# Stuck volume knob



## Beach Bob (Sep 12, 2009)

I now find myself in possession of a Samick bass; all in all, a fun addition to the guitar rack. The only real problem with it is that the volume pot is scratchy as hell. I'd like to change it out, but I can't get the damn knob off of it. It looks like its just a push on knob (i.e. no set screw).

Any suggestions as to how I can best get this knob off without ruining the finish of the guitar or pushing in on the wood (it feels like a pretty soft wood... surprisingly light for its size).?


----------



## mhammer (Nov 30, 2007)

A butter knife, or similar, can be slid under the knob, and wiggled to lift the knob up enough to expose the retaining hex nut. Once you can see the nut, a nice wide flat-head screw driver can be wedged between the nut and the knob, and the knob removed.


----------



## greco (Jul 15, 2007)

This method has always worked well for me. 

[video=youtube;cuGc83-F_Wk]https://www.youtube.com/watch?v=cuGc83-F_Wk[/video]

Cheers

Dave


----------



## Beach Bob (Sep 12, 2009)

And this is what I love about this forum. I'll give the cloth trick a try first and go to the wiggle to the retaining nut trick if the first fails.

Thanks guys....


----------



## blam (Feb 18, 2011)

i usually use a plastic card (like a membership card or expired debit card)

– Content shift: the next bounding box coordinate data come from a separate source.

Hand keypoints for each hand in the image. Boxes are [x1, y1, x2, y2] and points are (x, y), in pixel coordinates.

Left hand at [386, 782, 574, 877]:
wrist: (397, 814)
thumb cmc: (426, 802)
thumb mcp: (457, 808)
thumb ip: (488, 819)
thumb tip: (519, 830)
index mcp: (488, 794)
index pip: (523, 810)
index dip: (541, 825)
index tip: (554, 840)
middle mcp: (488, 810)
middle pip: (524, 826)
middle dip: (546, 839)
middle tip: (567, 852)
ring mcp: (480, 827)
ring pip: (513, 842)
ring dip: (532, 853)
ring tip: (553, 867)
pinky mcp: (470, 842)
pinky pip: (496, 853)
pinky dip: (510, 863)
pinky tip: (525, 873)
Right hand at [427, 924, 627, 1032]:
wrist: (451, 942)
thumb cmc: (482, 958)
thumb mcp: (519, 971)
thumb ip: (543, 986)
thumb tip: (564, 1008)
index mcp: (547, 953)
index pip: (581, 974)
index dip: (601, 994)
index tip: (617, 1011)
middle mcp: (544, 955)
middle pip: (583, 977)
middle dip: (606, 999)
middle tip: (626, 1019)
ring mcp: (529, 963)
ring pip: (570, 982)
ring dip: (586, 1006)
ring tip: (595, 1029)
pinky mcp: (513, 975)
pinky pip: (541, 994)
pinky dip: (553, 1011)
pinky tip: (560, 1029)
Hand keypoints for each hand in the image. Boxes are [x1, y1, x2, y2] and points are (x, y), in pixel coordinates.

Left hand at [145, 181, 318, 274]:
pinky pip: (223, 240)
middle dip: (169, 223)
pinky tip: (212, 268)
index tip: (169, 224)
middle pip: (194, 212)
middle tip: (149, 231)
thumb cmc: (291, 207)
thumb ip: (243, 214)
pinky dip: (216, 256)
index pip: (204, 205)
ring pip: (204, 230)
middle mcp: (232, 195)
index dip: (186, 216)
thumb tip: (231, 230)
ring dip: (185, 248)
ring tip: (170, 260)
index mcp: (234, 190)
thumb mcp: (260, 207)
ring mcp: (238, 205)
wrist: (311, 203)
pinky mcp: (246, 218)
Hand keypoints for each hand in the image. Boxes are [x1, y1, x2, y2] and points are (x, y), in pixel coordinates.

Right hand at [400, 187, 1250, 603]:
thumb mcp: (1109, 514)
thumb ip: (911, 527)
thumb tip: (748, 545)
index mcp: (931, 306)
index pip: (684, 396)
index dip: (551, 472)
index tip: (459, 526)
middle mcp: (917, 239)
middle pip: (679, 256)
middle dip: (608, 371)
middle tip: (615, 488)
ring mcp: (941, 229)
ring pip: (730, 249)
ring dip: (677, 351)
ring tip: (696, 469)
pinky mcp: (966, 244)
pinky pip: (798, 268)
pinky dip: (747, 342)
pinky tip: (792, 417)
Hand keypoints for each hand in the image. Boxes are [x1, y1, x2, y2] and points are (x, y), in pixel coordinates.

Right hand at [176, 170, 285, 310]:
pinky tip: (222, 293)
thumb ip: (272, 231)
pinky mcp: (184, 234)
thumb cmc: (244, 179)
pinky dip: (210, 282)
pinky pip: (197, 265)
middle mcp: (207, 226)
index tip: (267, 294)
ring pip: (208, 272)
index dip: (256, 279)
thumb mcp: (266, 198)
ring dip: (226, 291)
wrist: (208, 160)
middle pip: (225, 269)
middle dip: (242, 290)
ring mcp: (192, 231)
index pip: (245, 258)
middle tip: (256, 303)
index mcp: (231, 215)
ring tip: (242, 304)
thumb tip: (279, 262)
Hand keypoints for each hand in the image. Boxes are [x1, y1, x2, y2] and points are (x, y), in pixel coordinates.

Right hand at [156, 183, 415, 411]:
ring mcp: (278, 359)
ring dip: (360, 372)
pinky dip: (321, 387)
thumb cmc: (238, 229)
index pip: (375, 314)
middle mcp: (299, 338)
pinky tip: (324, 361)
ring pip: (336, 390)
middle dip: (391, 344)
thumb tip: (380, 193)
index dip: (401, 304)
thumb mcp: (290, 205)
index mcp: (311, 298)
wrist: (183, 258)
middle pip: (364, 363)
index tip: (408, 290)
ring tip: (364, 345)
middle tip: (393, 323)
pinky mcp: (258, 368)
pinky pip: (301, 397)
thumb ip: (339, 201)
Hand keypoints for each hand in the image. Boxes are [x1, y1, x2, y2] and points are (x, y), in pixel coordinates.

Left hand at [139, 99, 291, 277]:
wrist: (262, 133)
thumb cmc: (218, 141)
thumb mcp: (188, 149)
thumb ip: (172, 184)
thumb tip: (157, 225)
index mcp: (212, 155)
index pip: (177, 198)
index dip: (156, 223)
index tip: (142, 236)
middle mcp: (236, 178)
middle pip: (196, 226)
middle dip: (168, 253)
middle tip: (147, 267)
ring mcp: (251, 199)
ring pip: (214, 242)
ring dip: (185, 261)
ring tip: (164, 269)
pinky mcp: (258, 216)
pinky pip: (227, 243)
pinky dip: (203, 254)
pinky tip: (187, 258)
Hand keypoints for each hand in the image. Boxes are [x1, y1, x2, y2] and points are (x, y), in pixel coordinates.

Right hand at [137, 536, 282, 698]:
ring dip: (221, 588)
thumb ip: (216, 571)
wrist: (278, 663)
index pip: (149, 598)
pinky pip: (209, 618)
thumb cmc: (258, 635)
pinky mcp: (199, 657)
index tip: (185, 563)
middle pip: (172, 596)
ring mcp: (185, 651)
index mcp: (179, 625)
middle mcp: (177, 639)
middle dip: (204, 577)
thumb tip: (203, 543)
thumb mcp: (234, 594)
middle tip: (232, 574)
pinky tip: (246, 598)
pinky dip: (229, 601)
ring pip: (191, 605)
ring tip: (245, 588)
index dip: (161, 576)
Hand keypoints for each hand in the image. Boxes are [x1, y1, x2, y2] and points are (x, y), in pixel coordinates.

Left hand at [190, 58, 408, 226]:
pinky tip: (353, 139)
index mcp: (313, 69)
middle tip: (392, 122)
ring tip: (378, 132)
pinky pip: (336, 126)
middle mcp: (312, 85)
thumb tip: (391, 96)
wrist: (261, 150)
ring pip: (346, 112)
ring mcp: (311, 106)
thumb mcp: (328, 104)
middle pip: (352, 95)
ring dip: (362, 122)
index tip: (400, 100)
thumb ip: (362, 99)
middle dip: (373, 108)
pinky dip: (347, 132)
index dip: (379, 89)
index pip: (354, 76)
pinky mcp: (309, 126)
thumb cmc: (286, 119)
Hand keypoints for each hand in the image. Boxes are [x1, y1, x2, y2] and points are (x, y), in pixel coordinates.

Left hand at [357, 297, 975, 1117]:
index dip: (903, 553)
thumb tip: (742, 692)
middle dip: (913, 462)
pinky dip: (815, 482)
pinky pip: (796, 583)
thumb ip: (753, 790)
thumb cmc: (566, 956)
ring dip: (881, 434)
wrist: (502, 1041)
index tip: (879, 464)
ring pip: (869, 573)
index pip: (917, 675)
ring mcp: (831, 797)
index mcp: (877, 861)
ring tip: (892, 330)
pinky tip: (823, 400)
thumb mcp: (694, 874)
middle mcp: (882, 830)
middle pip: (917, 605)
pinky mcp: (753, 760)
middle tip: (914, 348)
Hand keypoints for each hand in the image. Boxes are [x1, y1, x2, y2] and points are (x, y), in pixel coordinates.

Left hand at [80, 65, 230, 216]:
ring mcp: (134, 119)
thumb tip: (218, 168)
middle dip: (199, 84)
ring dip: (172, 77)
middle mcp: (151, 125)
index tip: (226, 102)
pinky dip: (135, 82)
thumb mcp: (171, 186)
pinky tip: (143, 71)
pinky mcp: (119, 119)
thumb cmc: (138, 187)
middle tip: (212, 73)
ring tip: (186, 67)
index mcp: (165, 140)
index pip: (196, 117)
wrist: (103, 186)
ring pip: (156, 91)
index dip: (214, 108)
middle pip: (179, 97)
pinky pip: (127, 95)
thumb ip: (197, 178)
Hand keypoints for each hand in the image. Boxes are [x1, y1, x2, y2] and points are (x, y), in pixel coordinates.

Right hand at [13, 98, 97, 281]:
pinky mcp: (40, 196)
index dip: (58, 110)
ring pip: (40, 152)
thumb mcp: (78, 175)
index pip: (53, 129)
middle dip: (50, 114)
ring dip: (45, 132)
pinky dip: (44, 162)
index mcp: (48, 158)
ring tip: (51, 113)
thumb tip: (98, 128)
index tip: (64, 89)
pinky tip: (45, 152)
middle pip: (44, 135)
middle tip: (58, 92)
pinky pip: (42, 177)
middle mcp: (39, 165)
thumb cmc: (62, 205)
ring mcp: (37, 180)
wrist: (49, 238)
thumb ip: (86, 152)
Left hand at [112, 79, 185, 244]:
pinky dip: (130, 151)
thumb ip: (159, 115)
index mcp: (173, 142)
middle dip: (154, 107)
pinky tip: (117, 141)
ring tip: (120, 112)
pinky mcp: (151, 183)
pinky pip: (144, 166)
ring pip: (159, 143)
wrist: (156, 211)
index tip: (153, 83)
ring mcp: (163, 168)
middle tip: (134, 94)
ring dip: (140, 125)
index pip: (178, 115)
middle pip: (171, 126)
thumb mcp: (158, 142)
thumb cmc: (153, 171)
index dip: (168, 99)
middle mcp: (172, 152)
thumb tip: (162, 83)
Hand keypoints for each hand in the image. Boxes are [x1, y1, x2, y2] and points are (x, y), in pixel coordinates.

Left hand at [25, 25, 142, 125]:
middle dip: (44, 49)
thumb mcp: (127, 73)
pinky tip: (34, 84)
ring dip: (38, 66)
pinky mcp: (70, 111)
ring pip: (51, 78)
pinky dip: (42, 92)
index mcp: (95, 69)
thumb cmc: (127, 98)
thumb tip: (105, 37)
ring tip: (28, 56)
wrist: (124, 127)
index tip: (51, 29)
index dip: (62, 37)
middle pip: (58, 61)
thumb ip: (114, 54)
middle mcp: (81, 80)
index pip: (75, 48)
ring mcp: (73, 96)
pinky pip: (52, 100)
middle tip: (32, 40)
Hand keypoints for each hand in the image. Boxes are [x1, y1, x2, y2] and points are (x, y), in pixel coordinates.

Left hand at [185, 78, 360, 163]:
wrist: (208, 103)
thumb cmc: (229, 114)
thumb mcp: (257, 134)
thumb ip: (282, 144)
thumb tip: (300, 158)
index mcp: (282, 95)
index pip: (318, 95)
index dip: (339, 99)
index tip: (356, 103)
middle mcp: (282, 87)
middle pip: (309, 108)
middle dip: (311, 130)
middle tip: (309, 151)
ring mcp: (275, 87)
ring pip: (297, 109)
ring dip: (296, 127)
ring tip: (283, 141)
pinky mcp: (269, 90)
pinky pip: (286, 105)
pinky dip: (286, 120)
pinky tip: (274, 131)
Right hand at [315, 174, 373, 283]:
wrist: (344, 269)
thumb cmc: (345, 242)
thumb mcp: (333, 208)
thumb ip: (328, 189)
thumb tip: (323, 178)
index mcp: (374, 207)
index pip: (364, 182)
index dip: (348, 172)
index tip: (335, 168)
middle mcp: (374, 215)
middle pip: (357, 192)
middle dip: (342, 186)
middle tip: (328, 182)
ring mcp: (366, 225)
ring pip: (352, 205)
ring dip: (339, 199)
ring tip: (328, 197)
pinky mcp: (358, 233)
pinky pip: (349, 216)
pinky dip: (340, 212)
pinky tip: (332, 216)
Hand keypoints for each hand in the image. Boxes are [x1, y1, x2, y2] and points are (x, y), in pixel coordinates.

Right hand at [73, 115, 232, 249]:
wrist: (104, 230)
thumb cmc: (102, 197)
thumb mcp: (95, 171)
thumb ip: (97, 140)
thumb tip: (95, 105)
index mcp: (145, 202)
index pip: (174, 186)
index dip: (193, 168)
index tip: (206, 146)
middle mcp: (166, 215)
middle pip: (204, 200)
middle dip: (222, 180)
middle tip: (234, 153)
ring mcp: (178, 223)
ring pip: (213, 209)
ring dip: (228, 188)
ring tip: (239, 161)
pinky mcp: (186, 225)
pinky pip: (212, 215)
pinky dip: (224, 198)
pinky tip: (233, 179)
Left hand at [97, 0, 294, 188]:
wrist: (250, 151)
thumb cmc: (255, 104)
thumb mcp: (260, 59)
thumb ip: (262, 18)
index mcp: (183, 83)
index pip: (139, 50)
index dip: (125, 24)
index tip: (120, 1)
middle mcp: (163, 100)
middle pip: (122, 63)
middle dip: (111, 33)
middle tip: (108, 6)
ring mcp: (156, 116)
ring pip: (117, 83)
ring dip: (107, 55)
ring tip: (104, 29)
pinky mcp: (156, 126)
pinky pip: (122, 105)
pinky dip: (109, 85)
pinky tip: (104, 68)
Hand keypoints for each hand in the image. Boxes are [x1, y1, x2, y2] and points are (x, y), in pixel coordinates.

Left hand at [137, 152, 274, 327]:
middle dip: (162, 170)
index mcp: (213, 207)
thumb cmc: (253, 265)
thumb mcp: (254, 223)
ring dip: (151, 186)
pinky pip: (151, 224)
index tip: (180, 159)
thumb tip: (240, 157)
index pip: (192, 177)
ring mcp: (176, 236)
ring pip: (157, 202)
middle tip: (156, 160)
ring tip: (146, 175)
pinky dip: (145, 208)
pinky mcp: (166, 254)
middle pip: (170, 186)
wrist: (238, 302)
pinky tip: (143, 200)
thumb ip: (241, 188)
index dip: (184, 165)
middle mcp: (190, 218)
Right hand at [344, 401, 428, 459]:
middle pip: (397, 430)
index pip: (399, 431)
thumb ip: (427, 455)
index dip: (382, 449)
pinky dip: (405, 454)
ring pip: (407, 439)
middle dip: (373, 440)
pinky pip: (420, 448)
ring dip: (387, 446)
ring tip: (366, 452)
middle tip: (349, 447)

the cloth trick has never worked that well for me


----------



## TWRC (Apr 22, 2011)

The cloth trick usually works for me. If I were you, I'd run a hairdryer over the volume knob for a bit and then try the cloth trick.


----------



## ThatGingerMojo (Jul 30, 2014)

Never had a stuck knob, but that was awesome advice nonetheless. Another tool for the brain, if i ever need it. Thanks guys.


----------



## Beach Bob (Sep 12, 2009)

Found the right thickness of cloth to get between the body and knob... did the wrap and pulled gently... and snapped the shaft! A pair of pliers and I could pull the shaft remains out of the knob... something was terribly weak, or I gotta lay off of the wheaties


----------



## greco (Jul 15, 2007)

If it makes you feel any better, I had the same thing happen to me.....only once though.

Cheers

Dave


----------



## Tarbender (Apr 7, 2006)

Another method that I use is a loop of string or a shoe lace. Place one side of the loop on one side of the knob and the same on the other side. Twist the loop and grab the ends of the string and gently tug upwards. Usually comes off quite easily for me.


----------